Hundreds of hopeful couples ran a five kilometer race in Utah in a competition to win one free round of in vitro fertilization.
The inaugural Footsteps for Fertility race drew more than 550 participants Saturday, all of whom were entered into a raffle competition for a chance to win the in vitro treatment, according to Laurel Sheppard, one of the organizers of the race.
Sheppard and her sister, Holly, came up with the idea for the race as a fundraiser for their other sister, Serena, who could not get pregnant. Sheppard and Holly decided they would try and raise money to help cover the cost of Serena's in vitro treatments, which can cost more than $10,000 for each attempt.

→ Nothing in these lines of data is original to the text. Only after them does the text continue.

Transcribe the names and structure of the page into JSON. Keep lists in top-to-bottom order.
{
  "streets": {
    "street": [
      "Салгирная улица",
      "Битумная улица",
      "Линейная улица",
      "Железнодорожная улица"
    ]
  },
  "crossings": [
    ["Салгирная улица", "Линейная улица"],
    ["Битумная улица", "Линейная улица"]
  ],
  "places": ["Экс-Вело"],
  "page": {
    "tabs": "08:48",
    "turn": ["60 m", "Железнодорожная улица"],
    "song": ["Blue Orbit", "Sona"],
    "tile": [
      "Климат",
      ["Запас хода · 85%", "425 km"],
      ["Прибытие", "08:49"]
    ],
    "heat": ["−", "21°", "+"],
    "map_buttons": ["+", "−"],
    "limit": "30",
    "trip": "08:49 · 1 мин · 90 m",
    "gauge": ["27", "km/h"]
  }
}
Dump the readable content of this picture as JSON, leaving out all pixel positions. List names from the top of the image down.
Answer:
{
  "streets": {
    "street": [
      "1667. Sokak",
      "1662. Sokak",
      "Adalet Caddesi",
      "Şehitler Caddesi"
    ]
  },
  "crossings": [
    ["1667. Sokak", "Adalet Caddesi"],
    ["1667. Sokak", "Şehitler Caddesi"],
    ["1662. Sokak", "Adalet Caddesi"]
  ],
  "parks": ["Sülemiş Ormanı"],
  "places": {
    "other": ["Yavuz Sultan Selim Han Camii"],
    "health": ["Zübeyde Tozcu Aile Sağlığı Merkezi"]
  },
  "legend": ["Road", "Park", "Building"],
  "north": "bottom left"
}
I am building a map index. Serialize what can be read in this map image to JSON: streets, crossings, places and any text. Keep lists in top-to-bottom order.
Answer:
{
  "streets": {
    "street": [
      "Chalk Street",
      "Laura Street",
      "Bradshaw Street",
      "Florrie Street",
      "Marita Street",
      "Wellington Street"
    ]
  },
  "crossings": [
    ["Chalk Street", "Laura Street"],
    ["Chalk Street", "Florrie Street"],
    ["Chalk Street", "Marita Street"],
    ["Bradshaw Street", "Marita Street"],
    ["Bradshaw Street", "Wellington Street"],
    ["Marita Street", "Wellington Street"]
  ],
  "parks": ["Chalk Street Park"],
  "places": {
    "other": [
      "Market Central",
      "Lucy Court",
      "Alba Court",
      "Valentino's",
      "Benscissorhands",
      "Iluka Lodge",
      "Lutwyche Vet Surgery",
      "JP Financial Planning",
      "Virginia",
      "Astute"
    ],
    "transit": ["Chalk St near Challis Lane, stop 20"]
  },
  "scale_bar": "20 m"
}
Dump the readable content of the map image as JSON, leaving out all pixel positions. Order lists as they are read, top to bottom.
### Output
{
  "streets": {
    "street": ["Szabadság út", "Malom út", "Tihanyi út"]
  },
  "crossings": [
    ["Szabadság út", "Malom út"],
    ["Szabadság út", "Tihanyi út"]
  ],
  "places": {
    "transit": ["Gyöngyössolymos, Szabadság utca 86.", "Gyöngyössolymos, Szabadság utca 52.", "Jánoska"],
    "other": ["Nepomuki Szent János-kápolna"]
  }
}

"There's not enough out there, not enough non-profit organizations to provide help for these people. It can cost $10,000 to get pregnant when most people can do it for free. It's tough," Sheppard, 23, told ABC News.
Before the race could occur, Serena and her husband, Travis, both of Draper, Utah, were granted money by a non-profit charity based in North Carolina, Pay It Forward Fertility Foundation, to cover the cost of her and her husband's IVF treatments.
Sheppard and her sisters decided to use the race to raise money for other couples struggling to pay for IVF, and convinced a local fertility specialist to donate one round of treatment to a lucky couple who participated in the run. The Utah Fertility Center donated the treatment to the raffle contest.
On Saturday, 47 couples and their supporters took part in the run through Draper, raising more than $35,000 for the Pay It Forward Fertility Foundation in North Carolina.
Each couple received one entry into the raffle, and each supporter who registered for the race received an additional raffle ticket on behalf of the couple they supported.
The winning couple, Brian and Ramsi Stoker, of Holladay, Utah, rallied 90 friends and family members to run the Footsteps for Fertility race with them, Sheppard said. The couple had been trying for years to get pregnant, and had already gone through one round of unsuccessful IVF treatment, Sheppard said.
The money donated to the Pay It Forward foundation will likely be funnelled back to Utah couples trying to conceive, according to Lord Moscato, founder of the charity.
"We get to help a lot of couples, and now the applications are coming in from all across the country. But the race was in Utah, and we did receive a lot of Utah applications, so we're going to try and do our best to keep it in the community there," Moscato said.
Sheppard said she hopes that in the future, they can start their own chapter of Pay It Forward or make grants to local couples with the money they raise.